Student Workshop, Meteora: a Unesco World Heritage Site
Suspended in the Air
An Interdisciplinary Graduate Student Workshop
Meteora: A UNESCO World Heritage Site
June 4th – June 11th 2023
Overview:
This eight day intensive interdisciplinary workshop, under the aegis of the Diocesan Academy of Theological and Historical Studies of the Holy Meteora, will convene up to twenty graduate students from Princeton University and universities in Greece. The workshop will introduce students to the rich heritage of the monastic community of Meteora, allowing them to cultivate their interests in the discipline of their choice. Within its dramatic scenery, Meteora preserves a number of functioning and defunct monasteries and nunneries, which house unique collections of manuscripts, art, and material culture.
The students will be taught classes by experts in the following disciplines:
History
The history of Meteora offers a window into the political, economic and social affairs of Thessaly, Greece and the Balkans during the late medieval and early modern periods. Students will learn about the shifting role of monasticism and the nuances of its different functions under Byzantine, Serbian and Ottoman rule.

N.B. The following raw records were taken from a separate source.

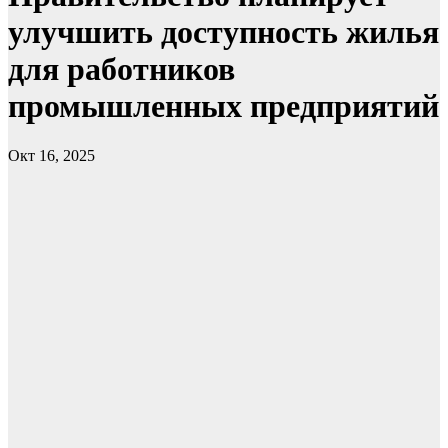
улучшить доступность жилья
для работников
промышленных предприятий
Окт 16, 2025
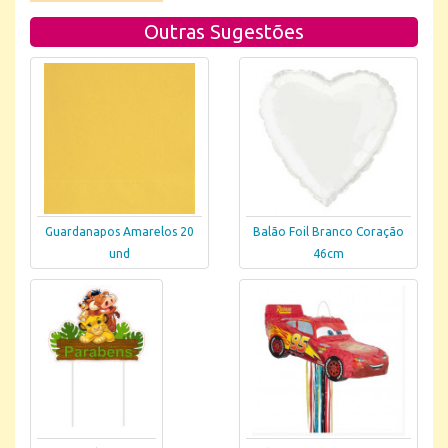
Outras Sugestões
Guardanapos Amarelos 20
Balão Foil Branco Coração
und
46cm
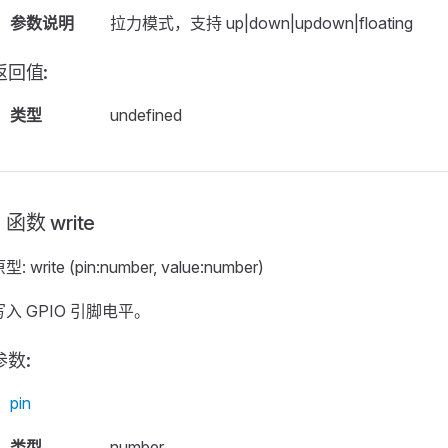
参数说明
拉力模式，支持 up|down|updown|floating
返回值:
类型
undefined
函数 write
型: write (pin:number, value:number)
写入 GPIO 引脚电平。
参数:
pin
类型
number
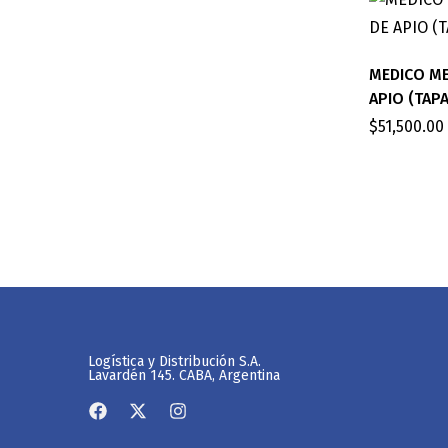
MEDICO M
APIO (TAP
$
51,500.00
Logística y Distribución S.A.
Lavardén 145. CABA, Argentina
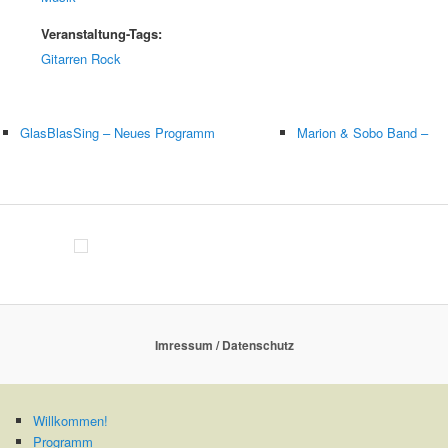
Veranstaltung-Tags:
Gitarren Rock
GlasBlasSing – Neues Programm
Marion & Sobo Band –
Imressum / Datenschutz
Willkommen!
Programm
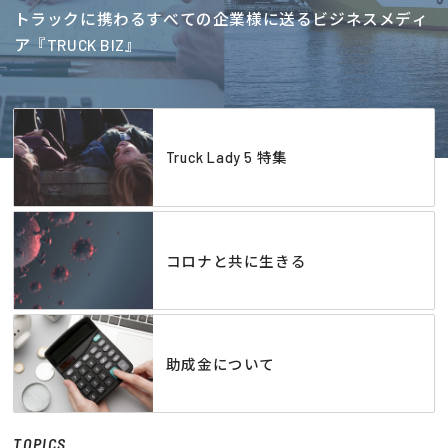
トラックに携わるすべての企業様に送るビジネスメディ
ア『TRUCK BIZ』
Truck Lady 5 特集
コロナと共に生きる
助成金について
TOPICS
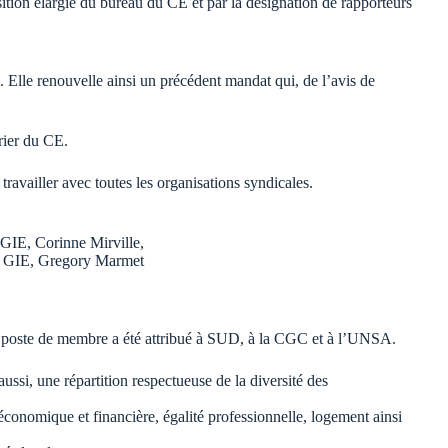
sition élargie du bureau du CE et par la désignation de rapporteurs
 Elle renouvelle ainsi un précédent mandat qui, de l’avis de
rier du CE.
ravailler avec toutes les organisations syndicales.
 GIE, Corinne Mirville,
du GIE, Gregory Marmet
n poste de membre a été attribué à SUD, à la CGC et à l’UNSA.
ssi, une répartition respectueuse de la diversité des
onomique et financière, égalité professionnelle, logement ainsi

Manuscript and Early Print Book Culture
The monasteries of Meteora possess well-catalogued collections of Byzantine and post-Byzantine manuscripts and early-modern printed books, mostly in Greek. The focus will be the collection of the Great Meteoron Monastery, which is also the richest in Meteora. The class will include a hands-on session under the supervision of specialists. The workshop will also provide a basic foundation in methods of Greek palaeography, the transmission history of ancient and medieval texts and the history of pre-modern and early modern book culture.
Visual Culture
The Meteora monasteries boast important collections of icons, as well as larger pictorial ensembles, which represent the later Byzantine, post-Byzantine (“Cretan”), Russian, and even Latinate visual canons. The class will be given access to churches and sacristies during the days that the monasteries do not accept visitors, in order to have a smooth teaching experience guaranteed.
Material Culture
The Meteora monasteries possess diverse collections of material culture, from Italian fabrics to Spanish ceramics, and from Ottoman woodwork to Gothic metalware, covering an unusually wide selection of objects. These collections represent an eclectic material culture, which reflect the regions interconnectedness throughout the centuries. The class will focus on notions of materiality, thingness, and portability as methods of contextualizing the objects preserved in Christian sacristies. The class will also offer anthropological perspectives on the material expressions of piety. The same arrangements will be made.
Access will be granted to students and teaching staff to the spaces and collections of at least three monasteries (the Great Meteoron Monastery, Saint Nicholas Anapafsas Monastery, Roussanou Monastery). Besides the aforementioned monasteries, PowerPoint presentation-based classes could also take place at the Library of Kalambaka: https://www.kalambakalibrary.org/en/facilities
FACULTY PARTICIPANTS
Molly Greene, Professor, Department of History Princeton University (Monasticism in the Ottoman period)
Konstantinos Vaphiades, Director of the Diocesan Academy of Religious and Historical Studies of the Holy Meteora (Material and Visual Culture)
Nikolaos Vryzidis Post Doctoral Fellow, Department of History and Archaeology Aristotle University of Thessaloniki (Material culture)
Charles Barber, Professor, Department of Art and Archaeology, Princeton University (Byzantine and post-Byzantine art)
Ellen Arnold, Professor, Universitetet i Stavanger, Norway (Western monasticism, environmental history)
Nikolas Pissis, Assistant Professor, Department of History, Ionian University (Corfu) (Medieval Serbia and the Russian World)
Stratis Papaioannou, Professor, Department of Philology, University of Crete (Byzantine literature)
Elif Bayraktar-Tellan, Associate Professor, History Department, Istanbul Medeniyet University (Meteora in the Ottoman period)
APPLICATION
The following material should be combined into a single file and uploaded to the application form which can be found here.
- a CV;
- a 1-page statement of the applicant’s research trajectory and interests;
- a short sample/excerpt (~10 pp) from the applicant’s work in progress and
- contact information for a faculty advisor who may be contacted as a reference (no letter of recommendation is required with the initial application).
Application Deadline: February 17, 2023 (5 pm EDT).
Questions? Contact Chris Twiname, administrative coordinator.
Students will be notified of their selection by March 15. The selection committee includes some of the faculty participants and a representative from the Seeger Center for Hellenic Studies.
ELIGIBILITY
Any student may apply who is:
- enrolled in a Ph.D. program at Princeton or at various participating universities in Greece
FUNDING
Students will be given instructions on how to apply for funding when they are notified of their selection.
This program is a Humanities Council Magic Project.